> **WORK TO BE COMPLETED**:
Return the stretch from the line with "Year Salaries and" through the line with "text: $247,381 ->" in the data below, character for character, skipping all pictures.

> **RECORDS FOR THIS EXERCISE**:

********

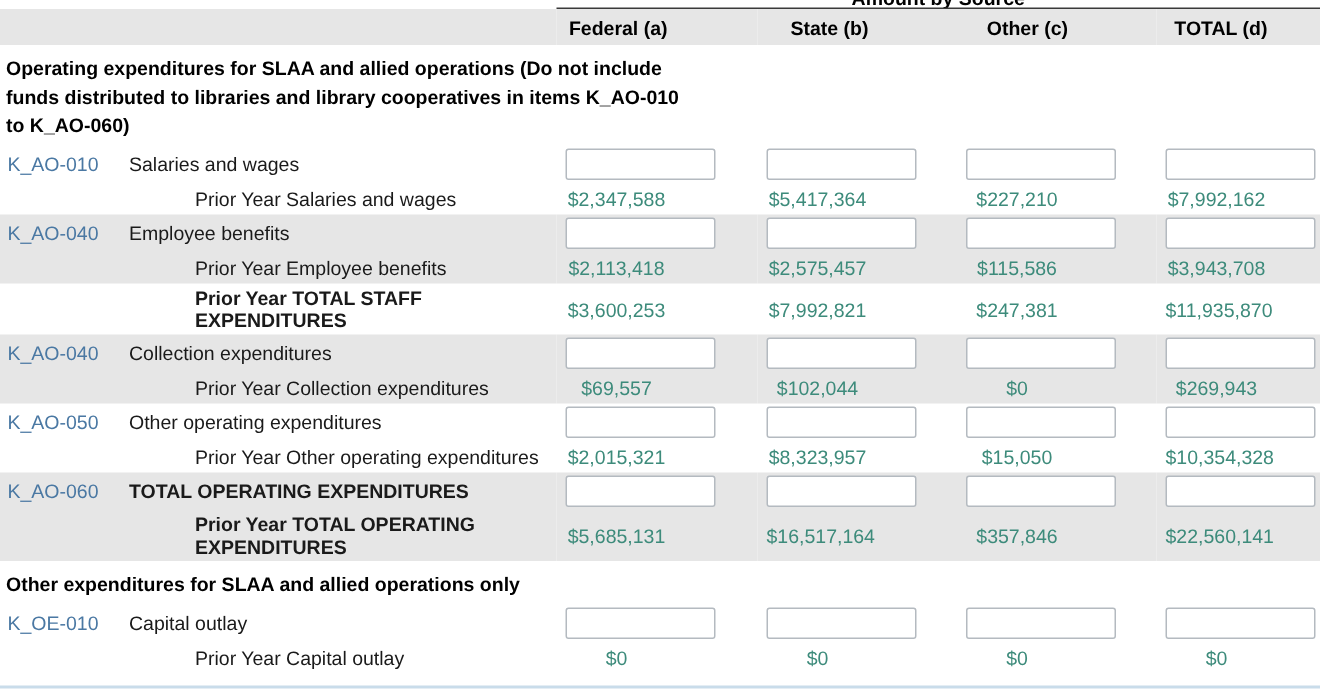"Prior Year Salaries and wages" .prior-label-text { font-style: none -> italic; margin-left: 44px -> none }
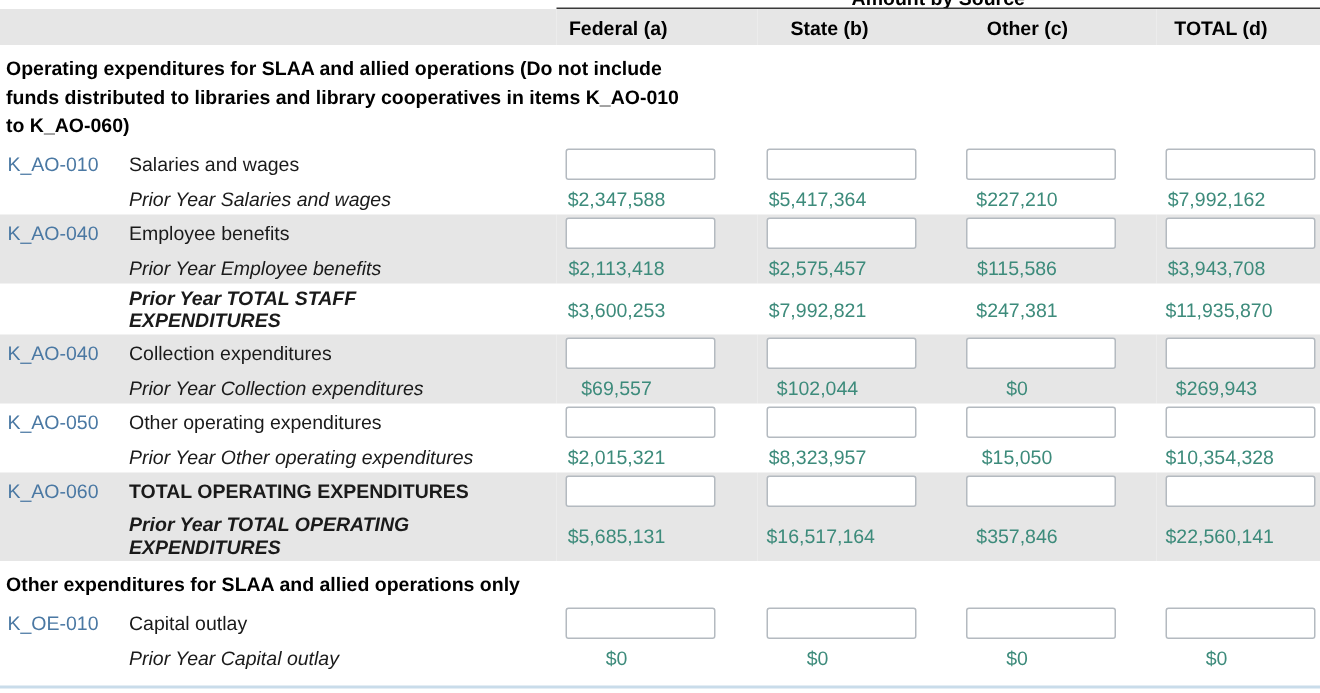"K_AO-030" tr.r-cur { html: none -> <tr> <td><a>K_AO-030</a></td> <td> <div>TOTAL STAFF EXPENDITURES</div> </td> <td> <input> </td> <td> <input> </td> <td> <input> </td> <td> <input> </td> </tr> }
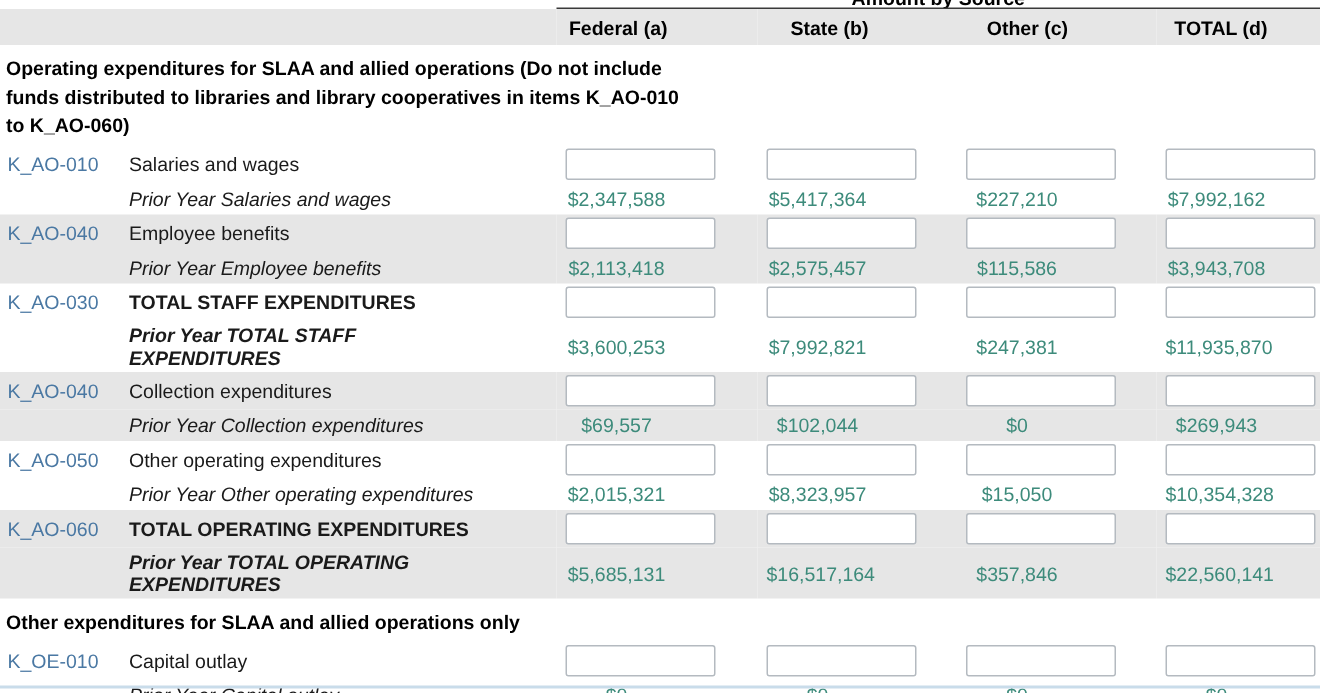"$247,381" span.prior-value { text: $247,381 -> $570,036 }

********

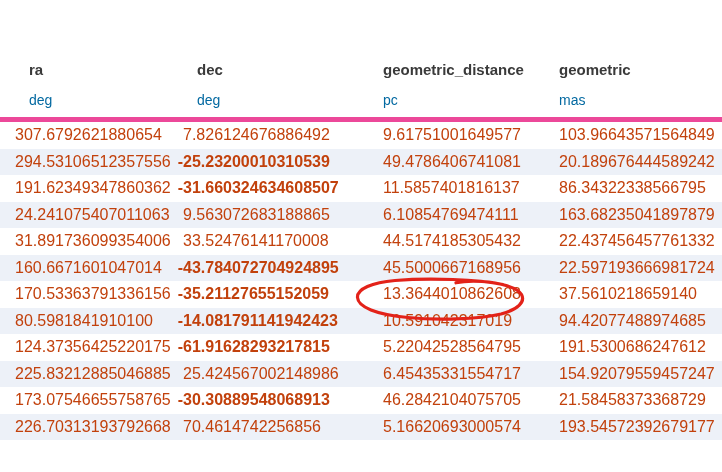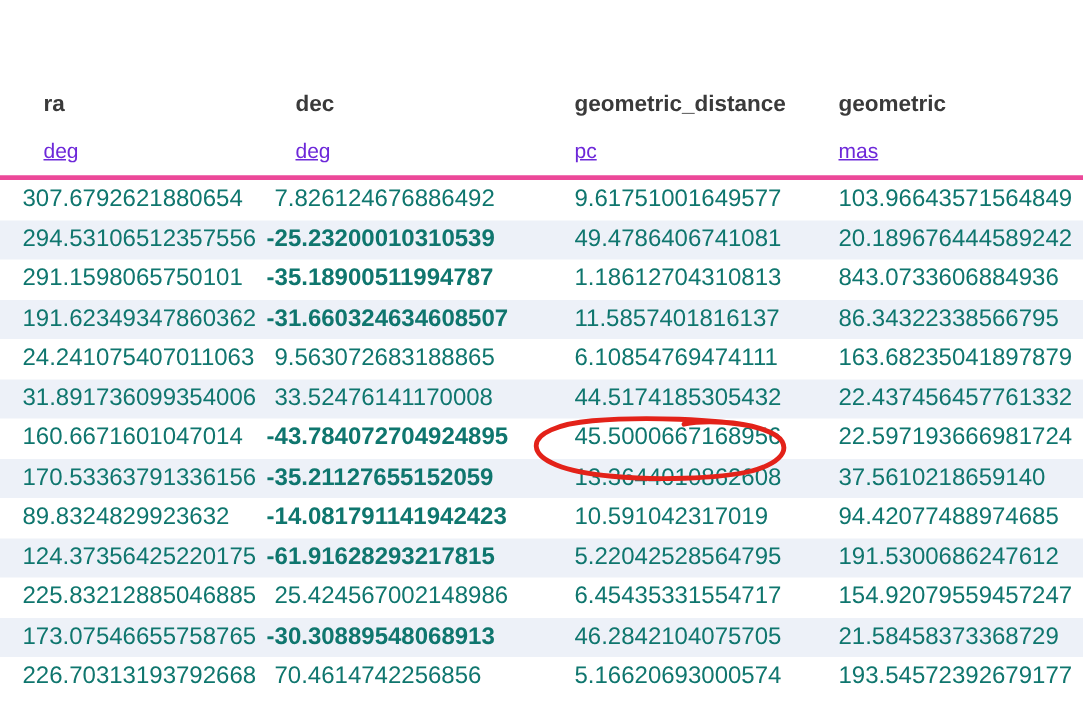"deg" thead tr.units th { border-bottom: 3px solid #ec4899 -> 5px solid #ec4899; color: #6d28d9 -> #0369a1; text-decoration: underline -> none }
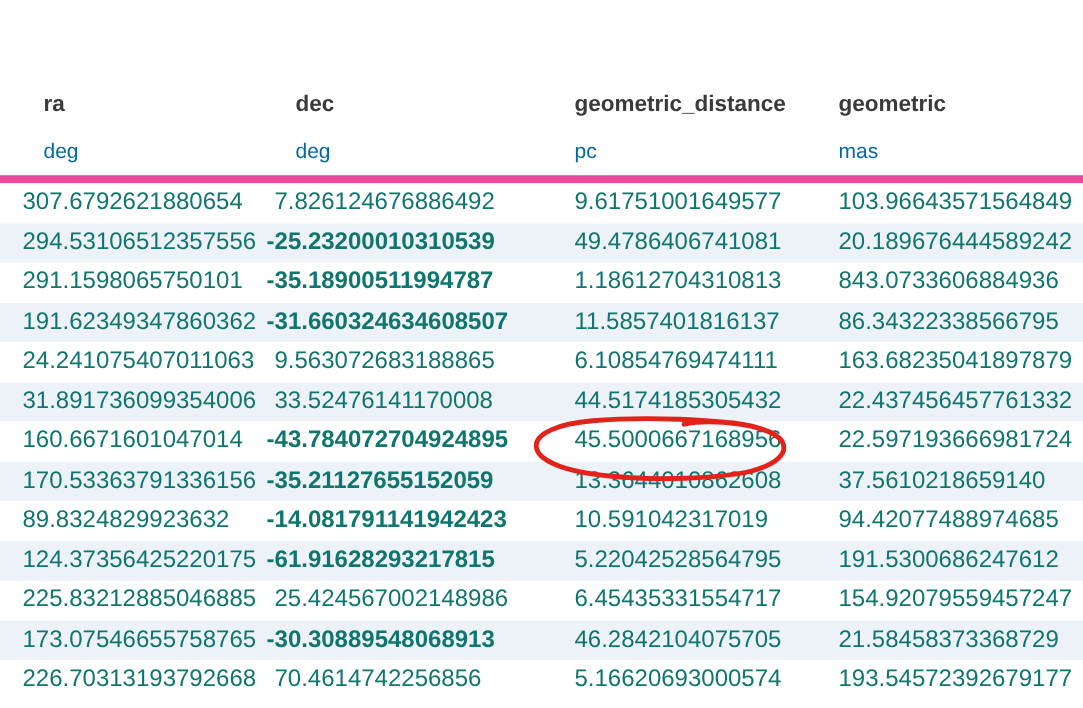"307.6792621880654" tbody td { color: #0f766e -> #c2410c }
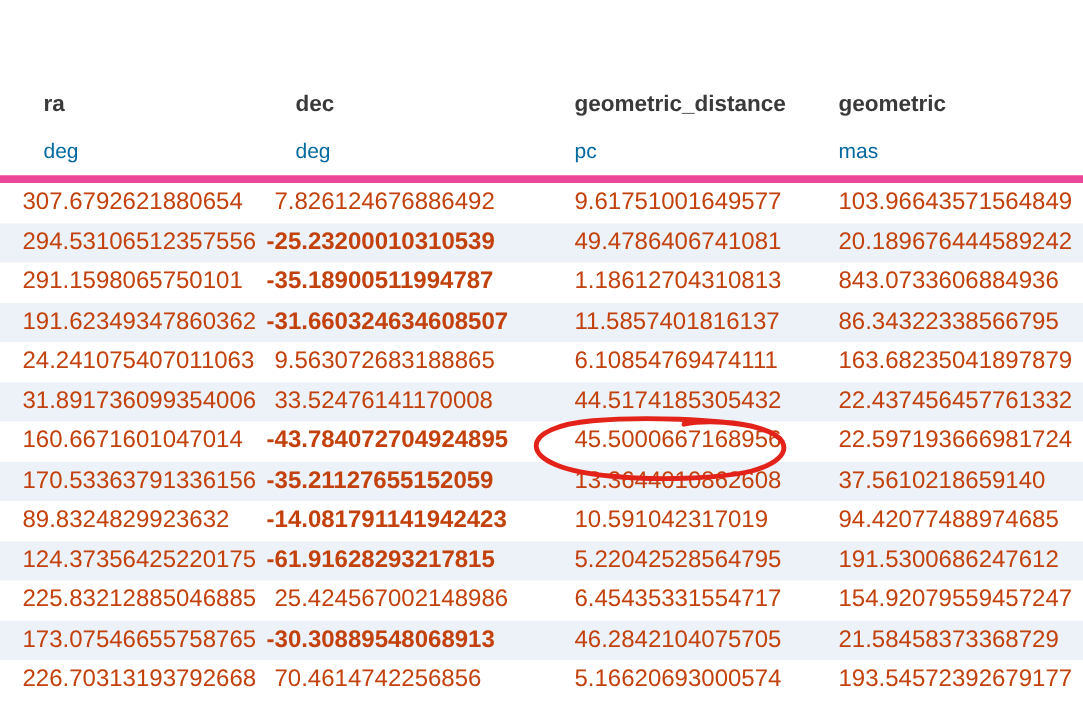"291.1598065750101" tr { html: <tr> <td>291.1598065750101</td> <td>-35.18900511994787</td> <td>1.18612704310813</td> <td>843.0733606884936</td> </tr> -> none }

********

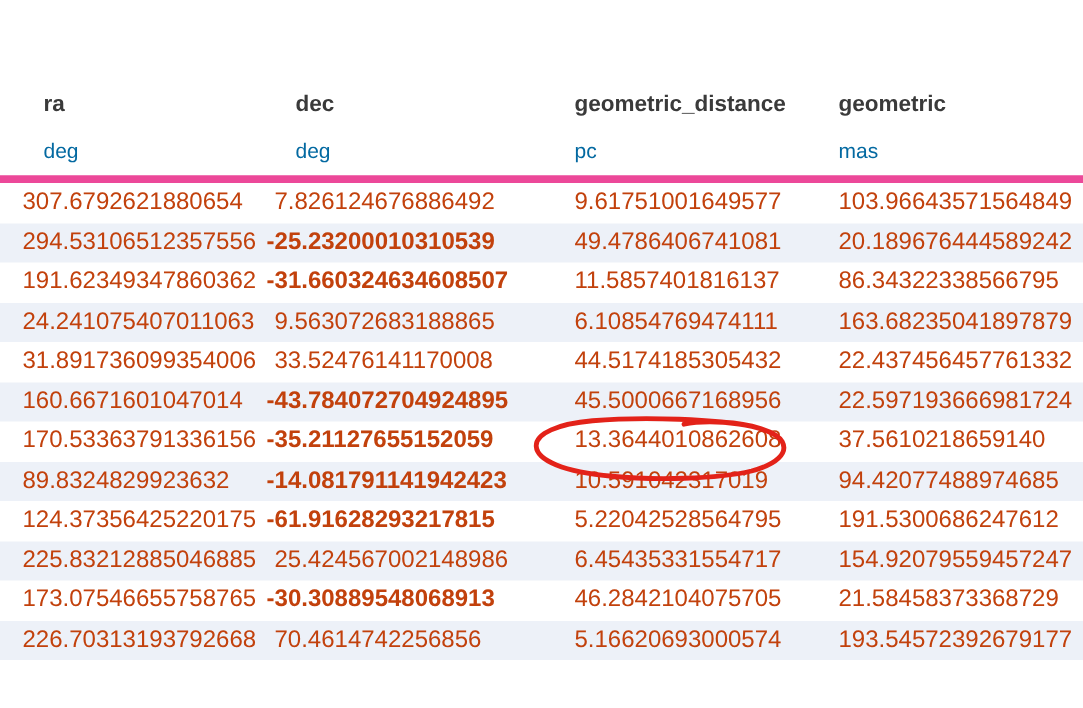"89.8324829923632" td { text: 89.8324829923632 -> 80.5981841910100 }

********

> **WRITTEN SOLUTION**:
"Prior Year Salaries and wages" .prior-label-text { font-style: none -> italic; margin-left: 44px -> none }
"K_AO-030" tr.r-cur { html: none -> <tr> <td><a>K_AO-030</a></td> <td> <div>TOTAL STAFF EXPENDITURES</div> </td> <td> <input> </td> <td> <input> </td> <td> <input> </td> <td> <input> </td> </tr> }
"$247,381" span.prior-value { text: $247,381 -> $570,036 }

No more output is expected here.